> [DIRECTIONS FOR THIS TASK] Among the entries below, find the lines with "indicador" and copy them.

RECORDS SUPPLIED: Begin

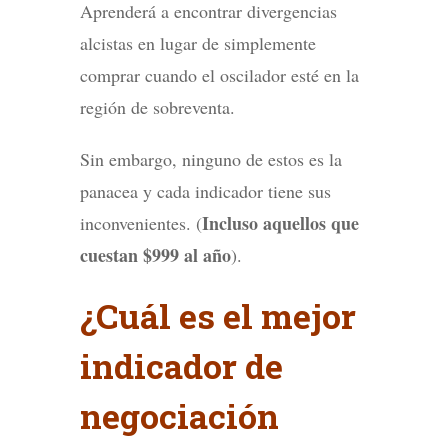
Aprenderá a encontrar divergencias
alcistas en lugar de simplemente
comprar cuando el oscilador esté en la
región de sobreventa.
Sin embargo, ninguno de estos es la
panacea y cada indicador tiene sus
Incluso aquellos que
inconvenientes. (
cuestan $999 al año
).
¿Cuál es el mejor
indicador de
negociación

RECORDS SUPPLIED: End

> [EXPECTED ANSWER]
panacea y cada indicador tiene sus
indicador de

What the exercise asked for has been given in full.